U.S. energy regulators have accepted an application to surrender the licensee for a New Jersey hydropower project. Earlier this month, the Federal Energy Regulatory Commission accepted Great Bear Hydropower Inc.'s application to surrender its license for the Columbia Dam Project, located on the Paulins Kill. While the Commission decision to accept license surrender does not necessarily mean the dam will be removed, it represents a significant step toward letting the dam owner pursue dam removal if it wishes. The case also illustrates tensions between hydropower development and dam removal, which remain active in U.S. policy discussions, and the consequences of state jurisdiction following FERC license surrender.
On January 15, 1986, the Commission issued a 40-year license for the construction, operation, and maintenance of hydroelectric facilities at the existing Columbia Dam. The project includes a 20-foot-high, 330-foot-long concrete dam, originally built by a utility in 1909. The site was sold to the state in 1955, after which the original electric generation was discontinued. Following the project's 1986 licensing by FERC, the licensee added a powerhouse
containing two generating units with a total installed generating
capacity of 530 kilowatts.
The dam remains owned by the state of New Jersey as part of the Columbia Wildlife Management Area, and the licensee has been operating the project under a long-term lease with the state. But significant efforts are under way to improve water quality in the Delaware River basin.
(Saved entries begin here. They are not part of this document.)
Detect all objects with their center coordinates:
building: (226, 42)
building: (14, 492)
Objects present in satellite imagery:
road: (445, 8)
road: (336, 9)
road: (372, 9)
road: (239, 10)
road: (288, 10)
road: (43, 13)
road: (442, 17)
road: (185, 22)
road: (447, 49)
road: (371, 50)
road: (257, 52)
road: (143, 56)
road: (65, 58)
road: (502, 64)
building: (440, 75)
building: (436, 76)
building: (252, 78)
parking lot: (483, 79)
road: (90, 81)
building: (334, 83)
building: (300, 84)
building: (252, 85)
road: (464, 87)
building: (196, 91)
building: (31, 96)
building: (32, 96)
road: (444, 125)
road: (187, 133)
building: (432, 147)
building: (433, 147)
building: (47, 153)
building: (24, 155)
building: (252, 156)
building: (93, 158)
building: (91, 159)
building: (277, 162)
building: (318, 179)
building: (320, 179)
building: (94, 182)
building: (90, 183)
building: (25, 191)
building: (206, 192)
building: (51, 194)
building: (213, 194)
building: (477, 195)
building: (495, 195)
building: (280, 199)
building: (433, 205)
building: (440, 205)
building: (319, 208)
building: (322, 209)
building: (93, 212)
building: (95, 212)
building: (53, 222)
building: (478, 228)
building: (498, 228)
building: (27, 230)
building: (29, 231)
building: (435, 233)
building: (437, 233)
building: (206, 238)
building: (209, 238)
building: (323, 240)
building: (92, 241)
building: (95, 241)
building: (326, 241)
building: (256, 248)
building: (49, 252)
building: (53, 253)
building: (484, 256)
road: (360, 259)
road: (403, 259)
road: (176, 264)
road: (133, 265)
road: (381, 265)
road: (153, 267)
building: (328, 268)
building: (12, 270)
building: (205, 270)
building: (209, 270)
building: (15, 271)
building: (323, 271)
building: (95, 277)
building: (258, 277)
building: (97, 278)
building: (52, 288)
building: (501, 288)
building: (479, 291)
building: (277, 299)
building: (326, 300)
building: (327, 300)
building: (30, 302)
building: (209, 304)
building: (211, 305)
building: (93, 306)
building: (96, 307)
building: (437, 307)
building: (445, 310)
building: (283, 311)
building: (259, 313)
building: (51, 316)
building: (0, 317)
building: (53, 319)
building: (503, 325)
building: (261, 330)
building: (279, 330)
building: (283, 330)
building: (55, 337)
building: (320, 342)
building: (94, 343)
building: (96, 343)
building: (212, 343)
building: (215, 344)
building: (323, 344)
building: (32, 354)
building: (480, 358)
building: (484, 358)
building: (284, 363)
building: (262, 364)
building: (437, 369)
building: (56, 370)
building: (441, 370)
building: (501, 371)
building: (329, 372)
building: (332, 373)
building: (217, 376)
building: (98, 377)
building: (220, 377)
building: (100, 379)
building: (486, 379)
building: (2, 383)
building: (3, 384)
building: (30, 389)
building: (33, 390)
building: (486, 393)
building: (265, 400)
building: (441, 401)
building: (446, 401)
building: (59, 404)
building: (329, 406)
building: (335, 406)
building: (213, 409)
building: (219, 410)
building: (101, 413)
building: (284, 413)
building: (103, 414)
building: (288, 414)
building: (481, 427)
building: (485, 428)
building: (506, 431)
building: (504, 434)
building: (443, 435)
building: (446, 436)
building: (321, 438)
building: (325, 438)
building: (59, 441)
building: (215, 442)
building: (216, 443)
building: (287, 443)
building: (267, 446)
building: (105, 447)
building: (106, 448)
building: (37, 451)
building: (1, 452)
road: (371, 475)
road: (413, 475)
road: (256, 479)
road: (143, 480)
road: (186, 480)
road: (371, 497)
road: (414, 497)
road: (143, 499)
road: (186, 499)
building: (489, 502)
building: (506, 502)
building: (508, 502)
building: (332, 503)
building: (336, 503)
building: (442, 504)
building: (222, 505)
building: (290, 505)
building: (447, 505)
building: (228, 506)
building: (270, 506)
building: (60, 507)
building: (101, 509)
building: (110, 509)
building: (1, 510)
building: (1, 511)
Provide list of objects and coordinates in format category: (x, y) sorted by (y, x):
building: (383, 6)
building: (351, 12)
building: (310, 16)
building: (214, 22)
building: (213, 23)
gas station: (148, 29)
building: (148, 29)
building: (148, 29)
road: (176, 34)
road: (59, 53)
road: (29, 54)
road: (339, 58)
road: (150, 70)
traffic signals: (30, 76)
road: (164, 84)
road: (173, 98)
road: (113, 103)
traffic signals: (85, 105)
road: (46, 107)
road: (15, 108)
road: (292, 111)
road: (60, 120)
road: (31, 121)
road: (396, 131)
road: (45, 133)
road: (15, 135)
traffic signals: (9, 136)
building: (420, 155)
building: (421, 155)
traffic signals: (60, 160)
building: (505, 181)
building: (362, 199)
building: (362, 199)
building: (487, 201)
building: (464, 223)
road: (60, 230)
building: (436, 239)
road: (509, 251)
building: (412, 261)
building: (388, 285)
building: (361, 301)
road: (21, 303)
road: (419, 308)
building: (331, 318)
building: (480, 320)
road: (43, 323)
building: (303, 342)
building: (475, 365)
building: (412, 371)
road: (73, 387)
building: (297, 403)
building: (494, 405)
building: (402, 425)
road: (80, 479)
The Nature Conservancy has described a strategy for watershed restoration that features the Columbia Dam's removal as a key component. After the state and The Nature Conservancy entered into an agreement to remove the dam, the licensee ultimately agreed to surrender its license and remove only its hydroelectric facilities originally added to the dam, leaving the state to perform any future dam removal.
Because the Columbia Dam Project is subject to Part 1 of the Federal Power Act, its license could not be surrendered without approval of the Federal Energy Regulatory Commission. The licensee applied for surrender in October 2015. The Commission granted that approval on August 10, 2016.
The FERC license surrender does not necessarily mean that the dam itself will be removed, although it does provide for decommissioning of the hydropower equipment. The Commission accepted the licensee's proposal to remove the generating equipment, transformers from the powerhouse, and disconnect the electric connection to the local utility. The license surrender will not be effective until the Commission agrees that the project’s facilities have been decommissioned in accordance with this surrender order.
As for the dam, the Commission noted, "It will be up to the state of New Jersey, the dam owner, to decide whether to remove the Columbia Dam, once the hydroelectric facilities have been decommissioned. Dam removal would have some ecological, social, and economic benefits for the Paulins Kill watershed." Following the effectiveness of license surrender, safety matters would primarily be state jurisdictional, and any dam removal would proceed primarily under state law.
While hydropower continues to play a significant role in the overall U.S. energy mix, with new and ongoing federal initiatives to increase hydropower generation, in some cases economics and environmental considerations may lead to the surrender of some project licenses. This may be particularly true for some relatively small dams with fish passage issues facing relicensing in coming years.